4. "Wonton Violence" has them dressed in leather and sunglasses showing off how tough they are in a martial arts gym.

==Schoolhousin' videos==
A web series on lessons from the Chinatown hood, as told by the Notorious MSG. All videos can be viewed on the band's YouTube channel.
1. Schoolhousin': The MSG Web Series - Intro to the new "Schoolhousin'" web series
2. Episode 1: "For the Ladies" - Get schooled on how to attract the ladies. It's an illustrated guide on how true beauty comes from within.
3. Episode 2: "Dirty Deeds" - An important lesson about dating and the details that are shared amongst friends/bruthas/Chinatown pimps. When is it too much?
4. Schoolhousin': A Halloween Special - Turn off the lights, grab the Holy water and be prepared to learn a lesson in fear, Chinatown style!
5. Episode 3: "Chinatown Chat" - This lesson will address some of the issues one must face to successfully grease your noodle without disturbing the other cooks in the kitchen.
6. Episode 4: "Stress is for Suckas" - This episode documents the raw and brutal reality that many pimps have had to face in times of great stress.
7. Schoolhousin' Safety: Look Before You Cook - Get schooled on why dancing like a freak in the kitchen isn't always a good idea.
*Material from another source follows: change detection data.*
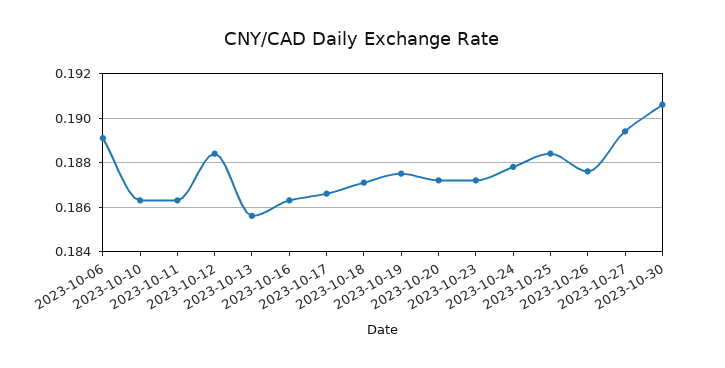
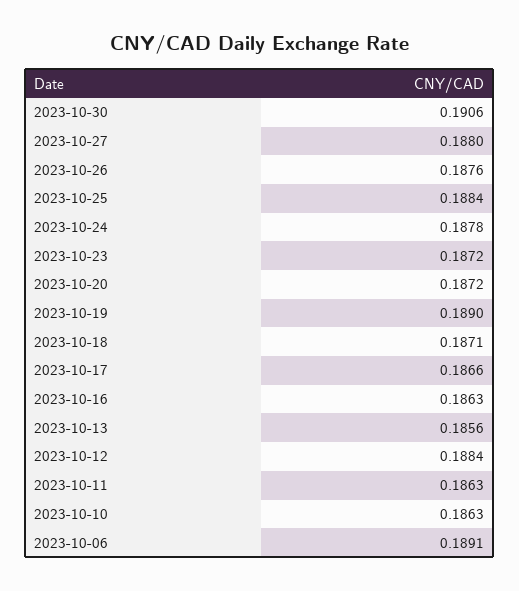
  {
    "2023-10-06": 0.1891,
    "2023-10-10": 0.1863,
    "2023-10-11": 0.1863,
    "2023-10-12": 0.1884,
    "2023-10-13": 0.1856,
    "2023-10-16": 0.1863,
    "2023-10-17": 0.1866,
    "2023-10-18": 0.1871,
-   "2023-10-19": 0.1875,
+   "2023-10-19": 0.189,
    "2023-10-20": 0.1872,
    "2023-10-23": 0.1872,
    "2023-10-24": 0.1878,
    "2023-10-25": 0.1884,
    "2023-10-26": 0.1876,
-   "2023-10-27": 0.1895,
+   "2023-10-27": 0.188,
    "2023-10-30": 0.1906
  }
8. Episode 5: "Apple Jackin'" - When your roommates eat your Apple Jacks without permission, they must be punished swiftly and without mercy. This is how to survive in the Chinatown hood.
9. Episode 6: "Egg Rollin'" - The MSG are about to blaze up their "family recipe" egg-rolls. When three unsuspecting ladies (The Gyoza Girls) arrive on the scene the recipe becomes one for disaster.